● **YOUR INSTRUCTIONS**: Pull out every line of the records that contains the word "maschile", matching case exactly.

● **WORKING DATA**:
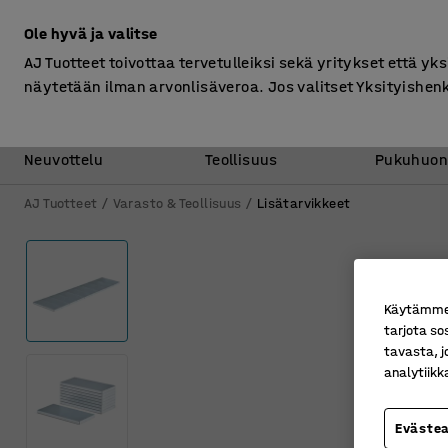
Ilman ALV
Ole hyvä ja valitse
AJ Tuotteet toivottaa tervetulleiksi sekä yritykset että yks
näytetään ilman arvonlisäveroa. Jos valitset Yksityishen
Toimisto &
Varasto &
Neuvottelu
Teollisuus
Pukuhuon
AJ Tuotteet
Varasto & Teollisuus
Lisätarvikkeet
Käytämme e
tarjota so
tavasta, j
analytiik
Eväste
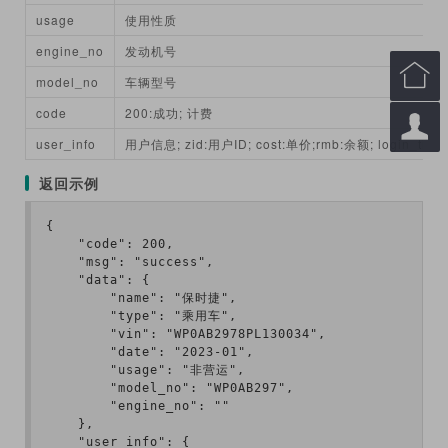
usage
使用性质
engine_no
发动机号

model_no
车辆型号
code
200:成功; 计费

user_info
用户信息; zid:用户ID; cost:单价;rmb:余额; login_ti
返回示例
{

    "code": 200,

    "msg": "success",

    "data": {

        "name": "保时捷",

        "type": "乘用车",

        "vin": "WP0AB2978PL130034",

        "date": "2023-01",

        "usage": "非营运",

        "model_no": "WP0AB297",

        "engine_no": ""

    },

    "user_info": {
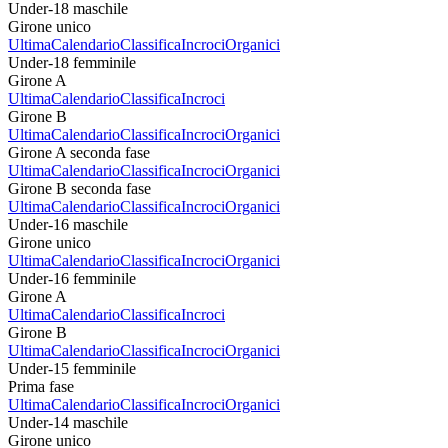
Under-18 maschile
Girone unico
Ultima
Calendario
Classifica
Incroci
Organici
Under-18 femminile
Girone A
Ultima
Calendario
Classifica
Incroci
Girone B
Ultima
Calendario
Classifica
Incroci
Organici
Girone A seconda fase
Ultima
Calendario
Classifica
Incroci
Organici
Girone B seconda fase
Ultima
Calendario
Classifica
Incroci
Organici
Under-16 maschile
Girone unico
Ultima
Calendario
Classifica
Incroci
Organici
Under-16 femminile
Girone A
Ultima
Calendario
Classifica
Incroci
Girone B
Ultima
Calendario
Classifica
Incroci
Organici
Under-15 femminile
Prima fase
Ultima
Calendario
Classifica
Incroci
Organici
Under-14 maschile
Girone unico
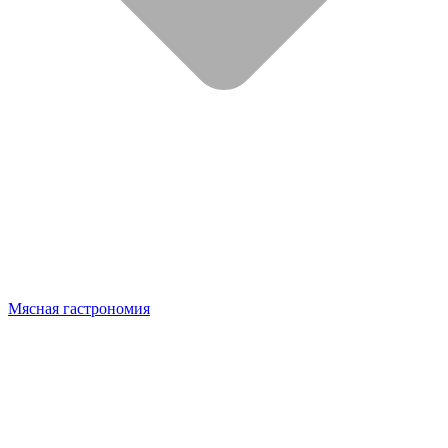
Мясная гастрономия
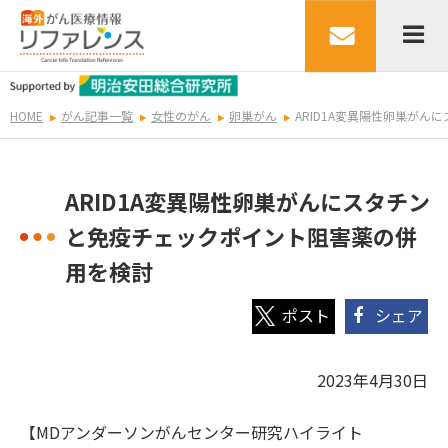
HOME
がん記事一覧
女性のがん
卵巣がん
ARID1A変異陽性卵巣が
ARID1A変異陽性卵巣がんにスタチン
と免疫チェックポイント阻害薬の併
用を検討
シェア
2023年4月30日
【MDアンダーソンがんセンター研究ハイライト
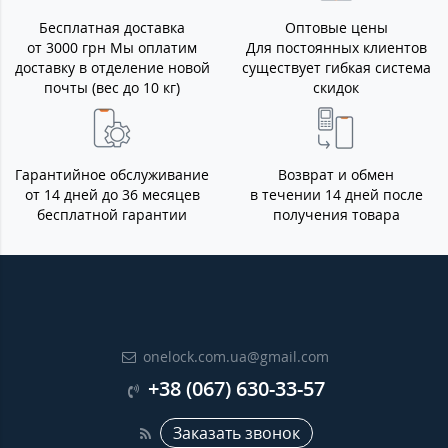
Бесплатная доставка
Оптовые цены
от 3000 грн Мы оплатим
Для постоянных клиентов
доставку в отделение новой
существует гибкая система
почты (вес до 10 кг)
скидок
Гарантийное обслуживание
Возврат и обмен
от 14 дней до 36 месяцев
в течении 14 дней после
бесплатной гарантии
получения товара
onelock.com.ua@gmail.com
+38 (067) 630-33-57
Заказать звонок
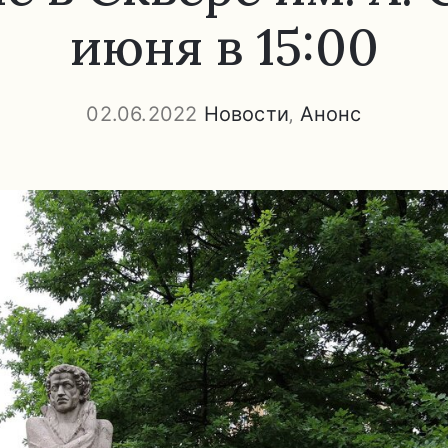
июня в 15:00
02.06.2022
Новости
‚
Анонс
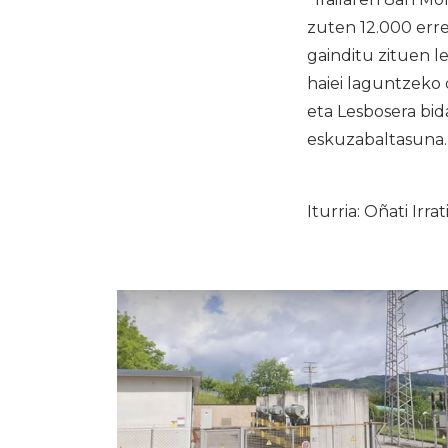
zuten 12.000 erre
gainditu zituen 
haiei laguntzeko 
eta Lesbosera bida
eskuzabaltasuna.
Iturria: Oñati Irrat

● **OUTPUT FOR THIS TASK**:
Under-18 maschile
Under-16 maschile
Under-14 maschile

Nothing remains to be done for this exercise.